For new parents, it can be hard to know what they should be doing (or not doing) when it comes to their baby’s sleep habits and routines. Here are a few sleep tips for newborns from Natalie, our sleep consultant, to equip you to navigate this period of time with confidence. Just a note: parenting isn’t easy, and it’s important to remind yourself that you’re doing a great job! Seasons (including the challenging ones) will come and go. Be kind to yourself!
1.Fragmented and Irregular sleep patterns are completely normal for newborns
Newborn sleep lengths can range from 20 minutes to 3 to 4 hours at a time. Also, having NO pattern with sleep is completely normal until around 4 months of age.
3. A 24hr period of newborn and sleep can look like:
– Baby wanting to return to sleep relatively quickly after a feed
– A big awake time from a feed to a feed
– A cluster feeding session that will involve frequent feeds and short contact naps in between the feeding sessions.

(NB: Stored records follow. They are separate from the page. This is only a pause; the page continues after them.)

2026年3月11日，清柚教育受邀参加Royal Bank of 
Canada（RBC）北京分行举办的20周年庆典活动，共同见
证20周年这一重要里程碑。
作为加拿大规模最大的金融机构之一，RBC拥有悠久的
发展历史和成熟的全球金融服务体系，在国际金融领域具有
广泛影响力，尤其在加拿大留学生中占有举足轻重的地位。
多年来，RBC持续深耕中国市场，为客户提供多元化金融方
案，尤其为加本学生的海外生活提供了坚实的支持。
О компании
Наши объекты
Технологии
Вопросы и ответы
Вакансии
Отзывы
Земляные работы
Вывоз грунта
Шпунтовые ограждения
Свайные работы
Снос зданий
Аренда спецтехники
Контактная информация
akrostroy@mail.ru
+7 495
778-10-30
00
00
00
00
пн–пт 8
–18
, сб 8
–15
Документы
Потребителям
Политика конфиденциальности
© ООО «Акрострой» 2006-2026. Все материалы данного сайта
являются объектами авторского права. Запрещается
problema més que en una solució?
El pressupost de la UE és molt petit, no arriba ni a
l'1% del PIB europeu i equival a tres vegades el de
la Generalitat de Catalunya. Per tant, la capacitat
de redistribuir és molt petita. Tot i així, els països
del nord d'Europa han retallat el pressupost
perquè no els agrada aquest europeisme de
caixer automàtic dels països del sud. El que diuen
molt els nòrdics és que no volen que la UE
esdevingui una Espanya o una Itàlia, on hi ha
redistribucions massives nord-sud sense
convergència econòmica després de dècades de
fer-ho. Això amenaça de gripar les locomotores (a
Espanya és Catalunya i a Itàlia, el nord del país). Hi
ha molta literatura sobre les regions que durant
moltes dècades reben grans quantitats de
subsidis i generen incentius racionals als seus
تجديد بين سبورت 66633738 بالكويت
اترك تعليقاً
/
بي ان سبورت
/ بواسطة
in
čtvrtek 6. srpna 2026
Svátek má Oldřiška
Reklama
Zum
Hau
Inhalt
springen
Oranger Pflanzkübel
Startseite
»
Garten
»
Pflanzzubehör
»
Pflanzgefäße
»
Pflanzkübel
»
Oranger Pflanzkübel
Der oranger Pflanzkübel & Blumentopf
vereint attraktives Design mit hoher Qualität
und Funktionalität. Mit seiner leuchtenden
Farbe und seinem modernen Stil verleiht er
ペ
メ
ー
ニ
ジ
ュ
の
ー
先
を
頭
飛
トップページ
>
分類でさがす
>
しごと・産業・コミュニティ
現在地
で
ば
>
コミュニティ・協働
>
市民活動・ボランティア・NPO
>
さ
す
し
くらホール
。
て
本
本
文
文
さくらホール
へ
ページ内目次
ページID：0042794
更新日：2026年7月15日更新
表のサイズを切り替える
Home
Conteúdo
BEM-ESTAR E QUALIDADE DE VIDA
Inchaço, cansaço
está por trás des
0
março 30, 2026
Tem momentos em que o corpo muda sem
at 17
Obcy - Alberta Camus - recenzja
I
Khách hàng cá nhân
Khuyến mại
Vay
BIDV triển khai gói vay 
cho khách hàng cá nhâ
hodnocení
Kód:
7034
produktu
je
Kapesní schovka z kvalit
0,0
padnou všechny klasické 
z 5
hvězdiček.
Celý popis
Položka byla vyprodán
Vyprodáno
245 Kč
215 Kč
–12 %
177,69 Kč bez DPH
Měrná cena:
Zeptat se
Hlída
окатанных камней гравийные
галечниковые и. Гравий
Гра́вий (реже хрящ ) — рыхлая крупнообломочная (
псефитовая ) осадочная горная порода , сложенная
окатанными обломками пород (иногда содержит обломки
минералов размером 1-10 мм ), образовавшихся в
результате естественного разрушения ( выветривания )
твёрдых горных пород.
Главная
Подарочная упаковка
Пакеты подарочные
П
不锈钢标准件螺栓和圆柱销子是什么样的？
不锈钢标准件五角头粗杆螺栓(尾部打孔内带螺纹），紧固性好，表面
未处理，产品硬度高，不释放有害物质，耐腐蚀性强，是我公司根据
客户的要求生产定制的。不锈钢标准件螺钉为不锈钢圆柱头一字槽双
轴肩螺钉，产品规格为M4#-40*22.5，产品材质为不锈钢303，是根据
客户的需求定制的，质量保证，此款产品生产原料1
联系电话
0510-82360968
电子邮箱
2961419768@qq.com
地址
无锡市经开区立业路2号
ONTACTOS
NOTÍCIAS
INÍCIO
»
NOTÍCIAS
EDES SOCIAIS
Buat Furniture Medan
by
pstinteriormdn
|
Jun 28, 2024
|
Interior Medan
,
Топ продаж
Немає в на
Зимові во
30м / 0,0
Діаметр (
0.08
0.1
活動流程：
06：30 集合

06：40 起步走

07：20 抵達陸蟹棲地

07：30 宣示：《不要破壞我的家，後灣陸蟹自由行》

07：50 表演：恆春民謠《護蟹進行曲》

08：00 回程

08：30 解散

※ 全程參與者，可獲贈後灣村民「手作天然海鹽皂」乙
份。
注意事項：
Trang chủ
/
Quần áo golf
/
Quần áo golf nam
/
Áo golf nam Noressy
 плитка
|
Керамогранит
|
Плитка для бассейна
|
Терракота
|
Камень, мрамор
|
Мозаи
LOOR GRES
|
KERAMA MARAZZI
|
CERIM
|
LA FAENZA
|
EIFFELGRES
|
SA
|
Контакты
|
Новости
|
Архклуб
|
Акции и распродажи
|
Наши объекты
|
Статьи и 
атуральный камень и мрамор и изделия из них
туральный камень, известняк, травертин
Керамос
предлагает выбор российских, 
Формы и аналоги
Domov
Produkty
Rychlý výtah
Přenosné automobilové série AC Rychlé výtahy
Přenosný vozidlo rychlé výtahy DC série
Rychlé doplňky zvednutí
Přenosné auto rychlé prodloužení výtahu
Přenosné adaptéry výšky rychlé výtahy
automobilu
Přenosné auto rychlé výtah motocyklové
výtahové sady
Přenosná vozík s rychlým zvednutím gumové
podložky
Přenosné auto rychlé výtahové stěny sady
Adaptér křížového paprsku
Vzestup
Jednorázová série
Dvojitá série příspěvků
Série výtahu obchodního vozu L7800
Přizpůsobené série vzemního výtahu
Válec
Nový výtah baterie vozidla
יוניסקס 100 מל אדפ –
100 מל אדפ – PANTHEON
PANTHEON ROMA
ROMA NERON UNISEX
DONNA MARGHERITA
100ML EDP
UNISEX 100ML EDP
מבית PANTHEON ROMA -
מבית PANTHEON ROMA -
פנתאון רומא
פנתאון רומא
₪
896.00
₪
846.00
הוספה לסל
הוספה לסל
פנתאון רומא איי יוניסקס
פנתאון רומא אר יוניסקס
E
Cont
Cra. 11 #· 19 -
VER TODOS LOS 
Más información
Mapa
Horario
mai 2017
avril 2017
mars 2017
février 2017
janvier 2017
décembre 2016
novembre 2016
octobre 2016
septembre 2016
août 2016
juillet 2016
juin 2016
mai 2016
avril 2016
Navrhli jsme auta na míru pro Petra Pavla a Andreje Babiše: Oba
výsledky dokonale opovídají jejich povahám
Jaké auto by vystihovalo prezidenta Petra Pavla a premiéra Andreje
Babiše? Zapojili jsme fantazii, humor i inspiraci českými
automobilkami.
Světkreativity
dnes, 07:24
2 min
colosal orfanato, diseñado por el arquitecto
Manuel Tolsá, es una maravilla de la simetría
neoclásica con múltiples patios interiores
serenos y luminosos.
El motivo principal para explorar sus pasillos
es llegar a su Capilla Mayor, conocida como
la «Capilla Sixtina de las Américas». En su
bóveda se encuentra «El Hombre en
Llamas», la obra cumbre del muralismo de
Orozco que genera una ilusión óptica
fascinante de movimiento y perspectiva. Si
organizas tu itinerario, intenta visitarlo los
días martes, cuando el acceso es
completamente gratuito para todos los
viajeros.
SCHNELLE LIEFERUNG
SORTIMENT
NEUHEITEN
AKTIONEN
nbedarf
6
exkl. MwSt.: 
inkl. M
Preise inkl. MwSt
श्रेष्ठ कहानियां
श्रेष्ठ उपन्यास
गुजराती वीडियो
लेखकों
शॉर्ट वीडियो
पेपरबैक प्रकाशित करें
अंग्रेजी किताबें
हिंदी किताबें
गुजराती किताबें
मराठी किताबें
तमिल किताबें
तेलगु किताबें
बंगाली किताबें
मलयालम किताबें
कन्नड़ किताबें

4. Newborns rely on patterns or cues to understand the difference of day and night sleep
Newborns don’t have the hormones needed to govern day and night patterns. It is not until 5-6 months of age that day-night hormones (such as melatonin) circulate in sufficient levels to influence a baby’s behaviour during day and night sleep. Cues such as light, noise and social activity during the day and lower lighting, quiet voices or quieter feeding sessions can help baby understand that there is difference between day and night sleep before 5 months of age.
5. Sleep and Hunger cues can look very similar in the early days
Be kind to yourself as you get to know your little one. Use a process of elimination to work out what baby may need next.
6. We can’t make a baby sleep but we can offer them the time and cues to prepare for sleep
Newborns often respond positively to experiences that replicate their time in utero, such as: gentle rocking, cuddles, swaddling, rhythmic swaying and gentle voices. If baby is not responding to sleep cues, it is totally ok to end the experience and try again a little later on.